== EXERCISE PROMPT ==
Copy each line below in which the word "linecap" occurs.

*** Block opens ***

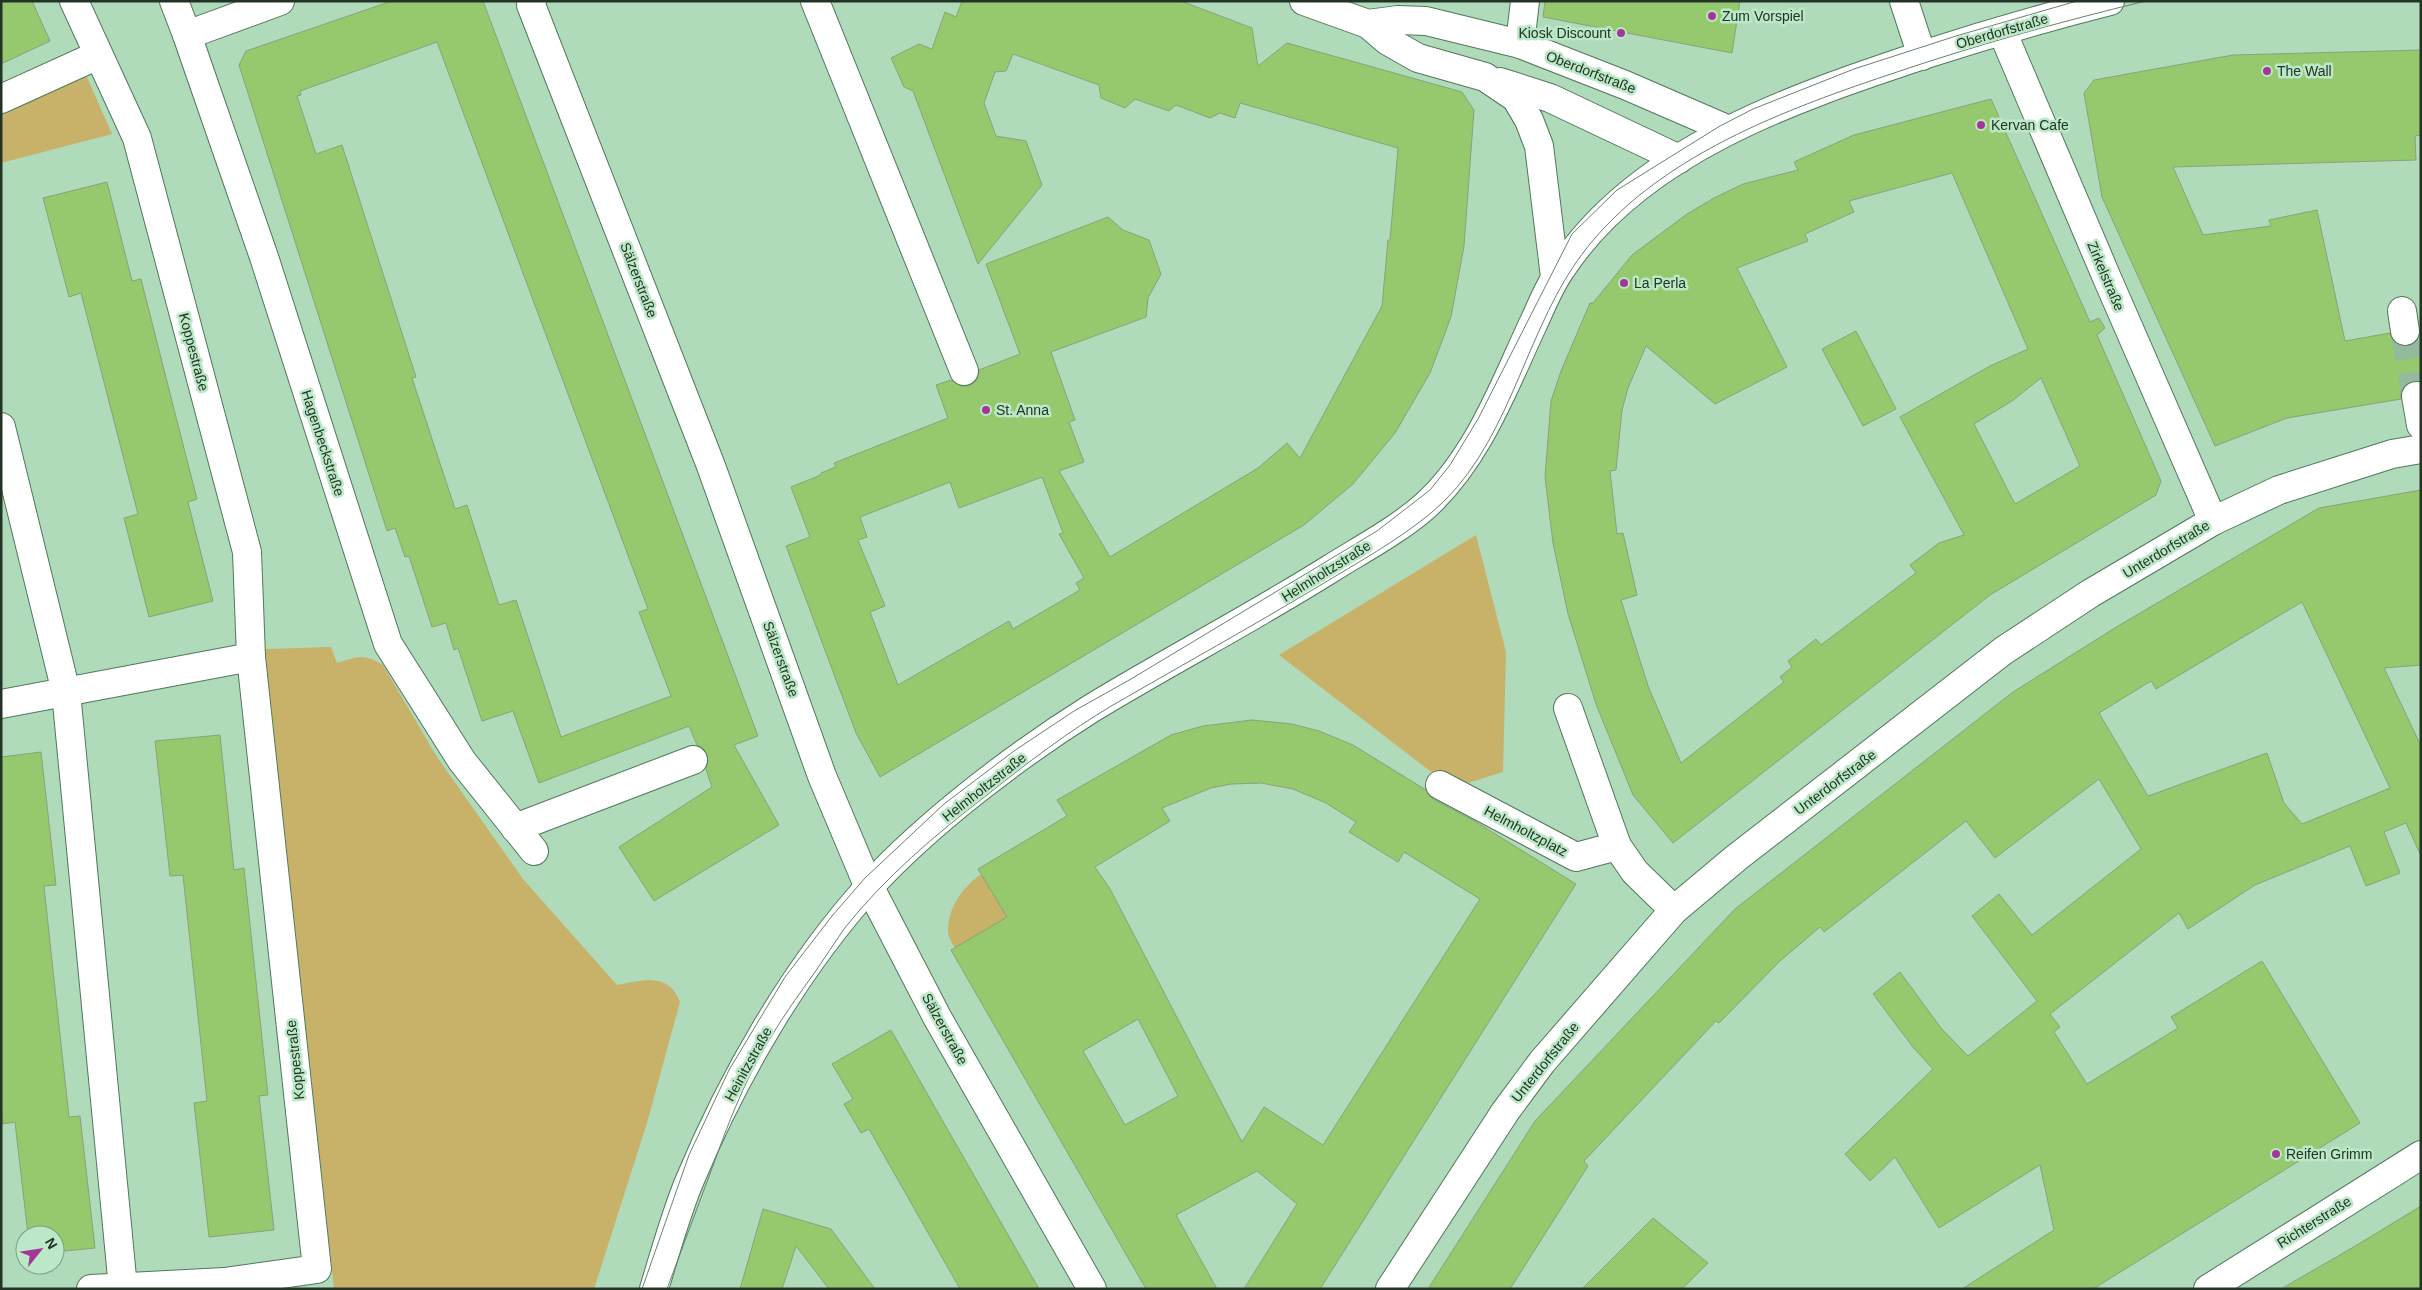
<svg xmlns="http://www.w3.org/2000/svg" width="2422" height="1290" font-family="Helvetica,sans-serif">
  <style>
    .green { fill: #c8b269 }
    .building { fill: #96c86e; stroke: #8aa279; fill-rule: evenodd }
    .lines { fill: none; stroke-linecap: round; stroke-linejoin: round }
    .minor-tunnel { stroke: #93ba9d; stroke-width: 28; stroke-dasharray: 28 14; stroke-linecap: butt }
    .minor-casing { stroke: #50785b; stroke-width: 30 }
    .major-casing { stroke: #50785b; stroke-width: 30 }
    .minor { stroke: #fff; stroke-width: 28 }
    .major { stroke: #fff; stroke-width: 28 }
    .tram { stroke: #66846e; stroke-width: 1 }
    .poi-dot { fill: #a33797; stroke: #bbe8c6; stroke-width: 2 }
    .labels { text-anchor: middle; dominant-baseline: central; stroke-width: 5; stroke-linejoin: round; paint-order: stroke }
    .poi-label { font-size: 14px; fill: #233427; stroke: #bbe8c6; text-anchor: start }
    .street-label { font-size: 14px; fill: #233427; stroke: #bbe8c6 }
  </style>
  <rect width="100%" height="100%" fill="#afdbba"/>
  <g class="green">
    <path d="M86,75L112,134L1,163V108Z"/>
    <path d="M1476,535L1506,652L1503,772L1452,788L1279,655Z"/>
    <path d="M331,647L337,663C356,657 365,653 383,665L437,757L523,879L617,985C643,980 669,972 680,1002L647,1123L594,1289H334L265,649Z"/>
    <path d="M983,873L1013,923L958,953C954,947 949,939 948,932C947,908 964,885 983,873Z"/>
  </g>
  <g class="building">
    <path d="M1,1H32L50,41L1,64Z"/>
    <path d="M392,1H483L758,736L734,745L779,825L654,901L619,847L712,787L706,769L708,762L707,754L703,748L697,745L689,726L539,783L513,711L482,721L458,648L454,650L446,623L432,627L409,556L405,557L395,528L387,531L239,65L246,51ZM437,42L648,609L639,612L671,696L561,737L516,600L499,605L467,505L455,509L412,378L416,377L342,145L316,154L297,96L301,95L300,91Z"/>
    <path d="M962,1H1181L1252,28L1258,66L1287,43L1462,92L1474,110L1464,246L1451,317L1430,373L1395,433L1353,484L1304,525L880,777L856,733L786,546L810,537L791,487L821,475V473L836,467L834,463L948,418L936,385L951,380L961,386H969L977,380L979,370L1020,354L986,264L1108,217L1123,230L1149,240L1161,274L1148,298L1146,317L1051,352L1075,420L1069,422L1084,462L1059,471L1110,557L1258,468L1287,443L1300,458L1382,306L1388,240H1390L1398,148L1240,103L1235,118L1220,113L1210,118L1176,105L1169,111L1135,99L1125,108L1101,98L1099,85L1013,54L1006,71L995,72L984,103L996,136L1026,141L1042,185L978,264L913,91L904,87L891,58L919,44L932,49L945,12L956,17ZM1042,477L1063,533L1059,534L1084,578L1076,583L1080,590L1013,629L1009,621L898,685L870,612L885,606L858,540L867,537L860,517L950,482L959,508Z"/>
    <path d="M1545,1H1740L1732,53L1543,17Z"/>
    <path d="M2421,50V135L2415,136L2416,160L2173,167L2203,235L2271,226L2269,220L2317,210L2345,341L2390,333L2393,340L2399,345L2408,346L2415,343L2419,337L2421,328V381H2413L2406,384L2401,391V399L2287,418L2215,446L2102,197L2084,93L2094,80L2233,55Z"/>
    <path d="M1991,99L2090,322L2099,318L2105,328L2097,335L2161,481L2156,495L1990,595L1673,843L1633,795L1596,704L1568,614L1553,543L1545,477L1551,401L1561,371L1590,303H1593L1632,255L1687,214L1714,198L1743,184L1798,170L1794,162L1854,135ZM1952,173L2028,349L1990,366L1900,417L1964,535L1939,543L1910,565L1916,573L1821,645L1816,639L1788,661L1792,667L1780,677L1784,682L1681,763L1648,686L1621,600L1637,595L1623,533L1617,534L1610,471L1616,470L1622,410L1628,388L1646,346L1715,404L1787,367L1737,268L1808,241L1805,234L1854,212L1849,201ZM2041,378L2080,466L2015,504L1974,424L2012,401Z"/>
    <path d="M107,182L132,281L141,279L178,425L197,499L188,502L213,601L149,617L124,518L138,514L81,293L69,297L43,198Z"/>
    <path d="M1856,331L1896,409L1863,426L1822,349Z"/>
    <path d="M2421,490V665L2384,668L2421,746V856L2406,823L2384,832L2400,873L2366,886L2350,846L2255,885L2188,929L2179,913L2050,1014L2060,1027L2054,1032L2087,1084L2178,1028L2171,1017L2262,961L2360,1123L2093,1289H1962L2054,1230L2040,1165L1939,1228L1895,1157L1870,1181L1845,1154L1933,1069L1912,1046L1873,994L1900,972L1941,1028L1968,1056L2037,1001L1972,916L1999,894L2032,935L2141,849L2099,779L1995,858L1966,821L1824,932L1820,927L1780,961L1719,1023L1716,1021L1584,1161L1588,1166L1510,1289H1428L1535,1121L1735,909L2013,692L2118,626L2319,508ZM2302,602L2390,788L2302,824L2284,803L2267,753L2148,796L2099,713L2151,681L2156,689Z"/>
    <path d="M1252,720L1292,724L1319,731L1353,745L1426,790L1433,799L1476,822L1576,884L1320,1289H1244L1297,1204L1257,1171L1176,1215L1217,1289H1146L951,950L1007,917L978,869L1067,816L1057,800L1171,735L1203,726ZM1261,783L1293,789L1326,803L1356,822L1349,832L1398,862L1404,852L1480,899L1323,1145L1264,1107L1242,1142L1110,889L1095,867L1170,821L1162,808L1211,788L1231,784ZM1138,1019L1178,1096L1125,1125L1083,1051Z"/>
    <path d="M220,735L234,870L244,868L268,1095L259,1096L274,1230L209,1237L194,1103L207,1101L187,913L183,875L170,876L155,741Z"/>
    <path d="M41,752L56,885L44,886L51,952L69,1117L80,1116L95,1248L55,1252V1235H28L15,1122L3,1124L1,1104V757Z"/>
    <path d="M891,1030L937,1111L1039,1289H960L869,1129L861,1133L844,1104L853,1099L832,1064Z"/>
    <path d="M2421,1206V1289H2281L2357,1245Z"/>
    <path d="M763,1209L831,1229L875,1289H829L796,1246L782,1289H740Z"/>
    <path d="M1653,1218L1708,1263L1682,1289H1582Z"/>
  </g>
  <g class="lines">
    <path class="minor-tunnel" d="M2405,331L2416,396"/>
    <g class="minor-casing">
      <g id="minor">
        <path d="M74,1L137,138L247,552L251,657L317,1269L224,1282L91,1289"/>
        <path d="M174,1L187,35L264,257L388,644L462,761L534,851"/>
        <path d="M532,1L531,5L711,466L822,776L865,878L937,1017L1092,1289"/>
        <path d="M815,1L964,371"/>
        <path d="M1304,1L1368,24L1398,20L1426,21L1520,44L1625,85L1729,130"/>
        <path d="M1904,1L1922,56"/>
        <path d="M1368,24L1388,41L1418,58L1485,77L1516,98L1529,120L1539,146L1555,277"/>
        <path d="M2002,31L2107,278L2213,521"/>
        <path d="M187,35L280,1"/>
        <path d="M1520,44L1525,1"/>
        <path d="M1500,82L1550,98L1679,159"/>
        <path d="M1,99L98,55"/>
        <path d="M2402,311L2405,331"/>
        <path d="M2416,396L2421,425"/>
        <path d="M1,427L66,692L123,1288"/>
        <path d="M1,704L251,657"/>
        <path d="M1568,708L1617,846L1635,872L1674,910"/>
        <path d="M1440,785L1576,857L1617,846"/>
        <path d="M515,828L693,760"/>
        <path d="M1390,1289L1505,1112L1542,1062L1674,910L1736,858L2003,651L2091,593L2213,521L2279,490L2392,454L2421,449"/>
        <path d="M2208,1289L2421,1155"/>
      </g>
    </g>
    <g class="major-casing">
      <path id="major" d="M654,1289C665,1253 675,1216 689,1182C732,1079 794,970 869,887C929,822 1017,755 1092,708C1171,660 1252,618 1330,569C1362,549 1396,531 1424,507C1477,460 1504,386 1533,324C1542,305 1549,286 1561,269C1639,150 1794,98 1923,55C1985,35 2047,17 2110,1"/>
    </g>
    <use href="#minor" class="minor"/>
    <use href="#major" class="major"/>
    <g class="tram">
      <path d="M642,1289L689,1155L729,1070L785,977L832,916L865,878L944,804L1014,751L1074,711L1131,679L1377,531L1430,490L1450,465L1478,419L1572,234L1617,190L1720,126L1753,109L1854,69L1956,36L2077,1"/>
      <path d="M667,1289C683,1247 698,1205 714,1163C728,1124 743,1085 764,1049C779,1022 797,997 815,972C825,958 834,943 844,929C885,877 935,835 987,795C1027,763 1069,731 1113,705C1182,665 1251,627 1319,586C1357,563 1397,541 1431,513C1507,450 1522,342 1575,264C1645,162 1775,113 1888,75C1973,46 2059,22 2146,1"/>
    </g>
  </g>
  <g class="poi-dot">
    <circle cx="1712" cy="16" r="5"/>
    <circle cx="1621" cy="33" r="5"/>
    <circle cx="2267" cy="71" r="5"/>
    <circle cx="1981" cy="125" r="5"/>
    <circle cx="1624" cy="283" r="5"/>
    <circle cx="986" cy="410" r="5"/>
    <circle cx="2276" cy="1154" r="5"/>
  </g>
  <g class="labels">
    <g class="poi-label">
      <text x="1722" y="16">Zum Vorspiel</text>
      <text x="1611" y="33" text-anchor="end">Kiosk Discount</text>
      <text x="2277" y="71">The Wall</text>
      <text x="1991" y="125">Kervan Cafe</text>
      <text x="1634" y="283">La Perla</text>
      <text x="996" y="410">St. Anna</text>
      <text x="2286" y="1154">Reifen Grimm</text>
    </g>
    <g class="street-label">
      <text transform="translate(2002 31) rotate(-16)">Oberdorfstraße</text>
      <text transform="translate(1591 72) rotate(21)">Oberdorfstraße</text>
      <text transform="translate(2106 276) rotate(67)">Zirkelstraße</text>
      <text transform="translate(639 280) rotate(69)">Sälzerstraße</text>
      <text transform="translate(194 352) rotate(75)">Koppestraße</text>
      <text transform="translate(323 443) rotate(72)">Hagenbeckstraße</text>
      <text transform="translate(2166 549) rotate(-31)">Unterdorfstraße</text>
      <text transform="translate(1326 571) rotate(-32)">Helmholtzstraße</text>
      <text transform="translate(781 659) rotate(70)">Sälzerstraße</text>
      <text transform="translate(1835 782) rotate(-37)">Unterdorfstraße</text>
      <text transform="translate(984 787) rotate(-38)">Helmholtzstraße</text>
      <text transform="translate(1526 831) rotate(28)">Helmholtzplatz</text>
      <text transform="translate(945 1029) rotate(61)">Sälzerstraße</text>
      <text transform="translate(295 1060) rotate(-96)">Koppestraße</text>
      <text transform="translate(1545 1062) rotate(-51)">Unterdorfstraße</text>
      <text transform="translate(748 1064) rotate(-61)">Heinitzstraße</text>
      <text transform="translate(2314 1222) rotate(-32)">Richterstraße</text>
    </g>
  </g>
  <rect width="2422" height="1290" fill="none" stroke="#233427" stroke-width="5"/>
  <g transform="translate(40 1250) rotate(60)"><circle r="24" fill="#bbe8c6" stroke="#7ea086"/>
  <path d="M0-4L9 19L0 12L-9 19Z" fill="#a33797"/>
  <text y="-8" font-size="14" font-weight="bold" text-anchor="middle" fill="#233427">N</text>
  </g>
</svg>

*** Block closes ***

== OUTPUT FOR THIS EXERCISE ==
    .lines { fill: none; stroke-linecap: round; stroke-linejoin: round }
    .minor-tunnel { stroke: #93ba9d; stroke-width: 28; stroke-dasharray: 28 14; stroke-linecap: butt }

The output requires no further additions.